_Directions_: Return the article on Donald Graves and the writing process exactly as it appears, word for word, before going on to the lines.

_Page extract_:

══════

Graves and Me

Graves and the writing process

In the article “All Children Can Write,” writing pedagogy expert Donald Graves explains how to implement an effective meaning-centered approach to classroom writing instruction. Through observation of children in the process of actually producing writing, Graves has determined that a successful writing practice depends on the establishment of a highly structured classroom environment where the teacher serves both as a fellow writer modeling the writing process and as an authentic and appreciative audience for the student writers.

Graves’s writing-process program hinges on four pillars: time, choice, response, and community. According to Graves, students need time to write in the classroom, at least four times per week for thirty minutes at a time, though ideally, kids should write daily in order to develop both confidence and fluency. The student writers should choose their own topics, so they can exercise their independent judgment and take ownership of their own writing (and of the knowledge that writing reflects). Teachers should guide students to find their own “topical turf,” where they can develop expertise.

Since the desire –and the need—to communicate is the basis of all writing, student writers need responsive, authentic audiences for their messages. Both teacher and fellow students should provide meaningful feedback to student writers “geared to help writers learn to listen to their own texts” (Graves np). Responses should be active and follow a predictable pattern:

  • first, confirm that the reader understands the text (effective reception);
  • then, ask clarifying questions (questioning); and
  • finally, help the writer focus on the next stage of the writing process (revising).

Feedback should be concise to avoid wrestling control and ownership from the student writer, and the focus should remain on specifics –text- and word-based details—not on praise. The teacher should explicitly teach the appropriate response method to all the kids, and the writing should be collected and published periodically.

This kind of writing and responding can occur only within the safety of a community of writers and learners, since as Graves states “[w]riting is an unpredictable act requiring predictable classrooms both in structure and response” (np). The teacher is the leader of this community, ensuring through his or her participation that all writers feel empowered. The teacher should always share his or her own writing and circulate among the students providing appropriate feedback.

══════

_Supplied entries_:

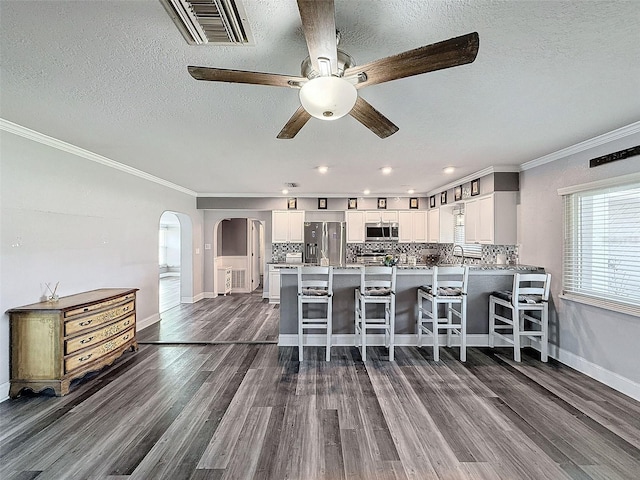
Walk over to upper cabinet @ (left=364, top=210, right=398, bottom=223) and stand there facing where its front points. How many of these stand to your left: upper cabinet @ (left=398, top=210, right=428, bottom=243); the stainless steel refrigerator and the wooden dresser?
1

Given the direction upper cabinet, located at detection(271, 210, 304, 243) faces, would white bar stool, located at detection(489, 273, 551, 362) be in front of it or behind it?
in front

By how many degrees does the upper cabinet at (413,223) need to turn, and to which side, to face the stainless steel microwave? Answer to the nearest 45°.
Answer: approximately 90° to its right

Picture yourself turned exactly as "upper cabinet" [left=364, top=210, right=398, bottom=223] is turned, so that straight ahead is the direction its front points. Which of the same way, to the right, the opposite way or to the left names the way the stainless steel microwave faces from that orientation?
the same way

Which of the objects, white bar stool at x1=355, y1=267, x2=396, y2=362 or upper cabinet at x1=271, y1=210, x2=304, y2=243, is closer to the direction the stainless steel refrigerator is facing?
the white bar stool

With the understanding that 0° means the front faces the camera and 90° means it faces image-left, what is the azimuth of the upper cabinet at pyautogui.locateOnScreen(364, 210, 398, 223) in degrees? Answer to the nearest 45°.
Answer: approximately 0°

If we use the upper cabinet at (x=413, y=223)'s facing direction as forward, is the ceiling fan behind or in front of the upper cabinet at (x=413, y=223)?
in front

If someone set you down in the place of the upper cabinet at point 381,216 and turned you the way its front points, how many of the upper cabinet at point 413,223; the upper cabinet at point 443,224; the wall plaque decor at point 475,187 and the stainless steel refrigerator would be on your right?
1

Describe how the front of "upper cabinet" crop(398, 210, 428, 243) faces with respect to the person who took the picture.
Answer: facing the viewer

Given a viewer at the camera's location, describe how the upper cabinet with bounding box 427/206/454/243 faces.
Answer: facing the viewer and to the left of the viewer

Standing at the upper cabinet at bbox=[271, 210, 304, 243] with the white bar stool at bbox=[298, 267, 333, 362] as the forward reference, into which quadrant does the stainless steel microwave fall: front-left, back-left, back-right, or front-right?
front-left

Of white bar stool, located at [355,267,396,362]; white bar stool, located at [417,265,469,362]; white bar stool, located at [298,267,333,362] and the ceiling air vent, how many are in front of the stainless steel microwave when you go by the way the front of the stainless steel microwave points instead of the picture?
4

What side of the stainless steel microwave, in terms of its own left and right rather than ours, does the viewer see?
front

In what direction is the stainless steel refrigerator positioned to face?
toward the camera

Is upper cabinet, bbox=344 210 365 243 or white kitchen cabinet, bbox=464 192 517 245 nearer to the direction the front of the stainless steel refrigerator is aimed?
the white kitchen cabinet

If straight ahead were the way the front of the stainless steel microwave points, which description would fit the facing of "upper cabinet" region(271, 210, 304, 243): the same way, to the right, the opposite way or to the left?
the same way

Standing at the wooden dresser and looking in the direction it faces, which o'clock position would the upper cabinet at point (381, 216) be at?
The upper cabinet is roughly at 10 o'clock from the wooden dresser.
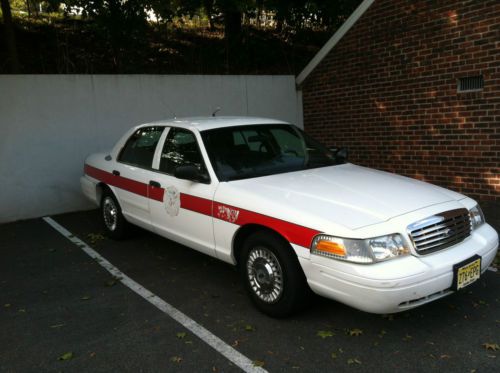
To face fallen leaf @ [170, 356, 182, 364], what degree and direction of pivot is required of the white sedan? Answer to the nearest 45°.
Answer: approximately 90° to its right

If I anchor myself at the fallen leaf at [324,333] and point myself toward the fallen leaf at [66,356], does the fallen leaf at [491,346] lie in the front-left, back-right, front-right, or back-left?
back-left

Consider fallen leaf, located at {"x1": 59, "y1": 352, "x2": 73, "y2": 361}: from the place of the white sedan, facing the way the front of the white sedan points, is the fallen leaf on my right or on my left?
on my right

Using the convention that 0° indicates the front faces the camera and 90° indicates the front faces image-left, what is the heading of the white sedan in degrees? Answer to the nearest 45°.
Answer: approximately 315°
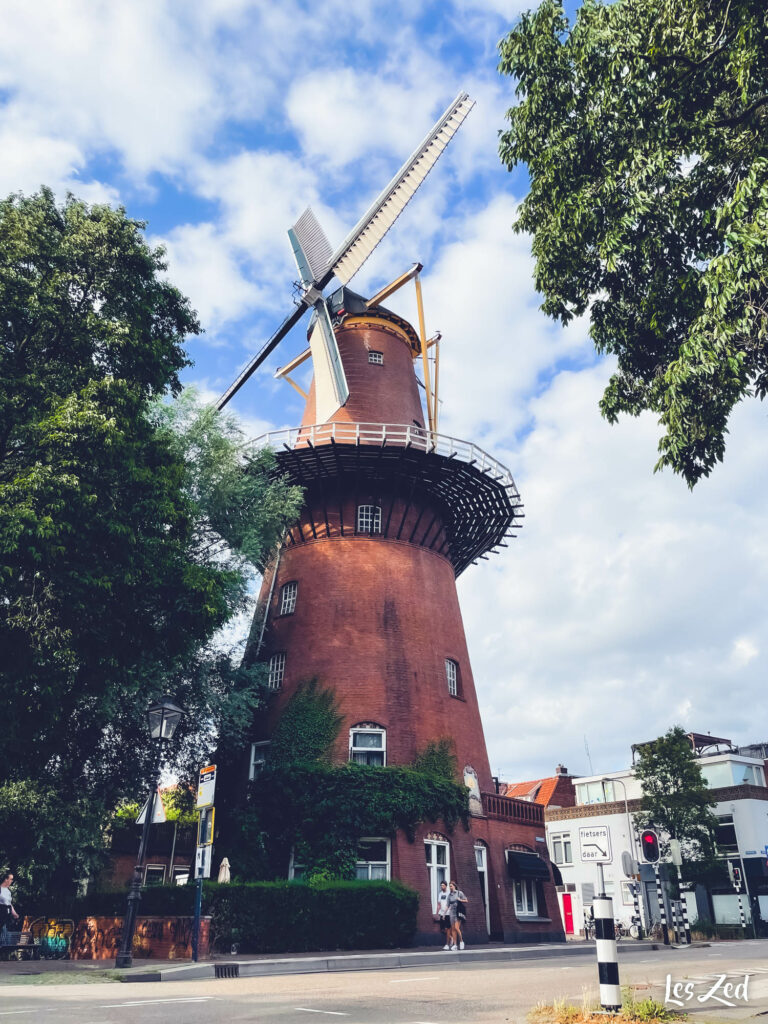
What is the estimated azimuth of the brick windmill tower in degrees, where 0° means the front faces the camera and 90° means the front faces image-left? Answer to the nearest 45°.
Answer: approximately 45°

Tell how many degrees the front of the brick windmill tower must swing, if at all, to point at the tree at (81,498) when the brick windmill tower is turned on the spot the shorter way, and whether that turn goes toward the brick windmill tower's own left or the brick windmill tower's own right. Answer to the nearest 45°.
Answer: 0° — it already faces it

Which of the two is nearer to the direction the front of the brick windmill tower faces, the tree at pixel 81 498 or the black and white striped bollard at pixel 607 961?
the tree

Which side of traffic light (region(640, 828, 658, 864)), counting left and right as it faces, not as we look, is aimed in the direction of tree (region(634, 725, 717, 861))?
back

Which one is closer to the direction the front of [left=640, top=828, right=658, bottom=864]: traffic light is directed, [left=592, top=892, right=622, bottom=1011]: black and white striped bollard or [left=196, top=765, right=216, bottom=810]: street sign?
the black and white striped bollard

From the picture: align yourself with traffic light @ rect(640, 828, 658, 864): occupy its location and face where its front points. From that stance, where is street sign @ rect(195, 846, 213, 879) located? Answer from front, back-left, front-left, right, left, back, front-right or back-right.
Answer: right

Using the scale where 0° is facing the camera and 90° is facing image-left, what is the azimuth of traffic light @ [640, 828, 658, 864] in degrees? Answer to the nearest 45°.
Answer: approximately 0°
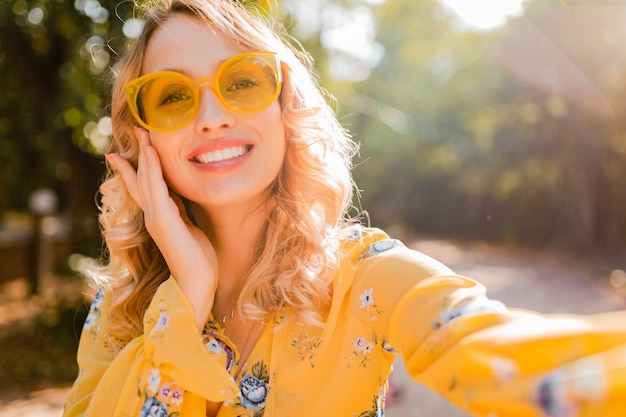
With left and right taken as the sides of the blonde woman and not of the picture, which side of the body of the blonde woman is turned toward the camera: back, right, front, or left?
front

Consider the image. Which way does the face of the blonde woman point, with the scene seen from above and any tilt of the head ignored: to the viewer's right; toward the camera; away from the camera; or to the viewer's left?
toward the camera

══════

_Solution to the problem_:
Graves and Me

Graves and the writing process

In the article “All Children Can Write,” writing pedagogy expert Donald Graves explains how to implement an effective meaning-centered approach to classroom writing instruction. Through observation of children in the process of actually producing writing, Graves has determined that a successful writing practice depends on the establishment of a highly structured classroom environment where the teacher serves both as a fellow writer modeling the writing process and as an authentic and appreciative audience for the student writers.

Graves’s writing-process program hinges on four pillars: time, choice, response, and community. According to Graves, students need time to write in the classroom, at least four times per week for thirty minutes at a time, though ideally, kids should write daily in order to develop both confidence and fluency. The student writers should choose their own topics, so they can exercise their independent judgment and take ownership of their own writing (and of the knowledge that writing reflects). Teachers should guide students to find their own “topical turf,” where they can develop expertise.

Since the desire –and the need—to communicate is the basis of all writing, student writers need responsive, authentic audiences for their messages. Both teacher and fellow students should provide meaningful feedback to student writers “geared to help writers learn to listen to their own texts” (Graves np). Responses should be active and follow a predictable pattern:

  • first, confirm that the reader understands the text (effective reception);
  • then, ask clarifying questions (questioning); and
  • finally, help the writer focus on the next stage of the writing process (revising).

Feedback should be concise to avoid wrestling control and ownership from the student writer, and the focus should remain on specifics –text- and word-based details—not on praise. The teacher should explicitly teach the appropriate response method to all the kids, and the writing should be collected and published periodically.

This kind of writing and responding can occur only within the safety of a community of writers and learners, since as Graves states “[w]riting is an unpredictable act requiring predictable classrooms both in structure and response” (np). The teacher is the leader of this community, ensuring through his or her participation that all writers feel empowered. The teacher should always share his or her own writing and circulate among the students providing appropriate feedback.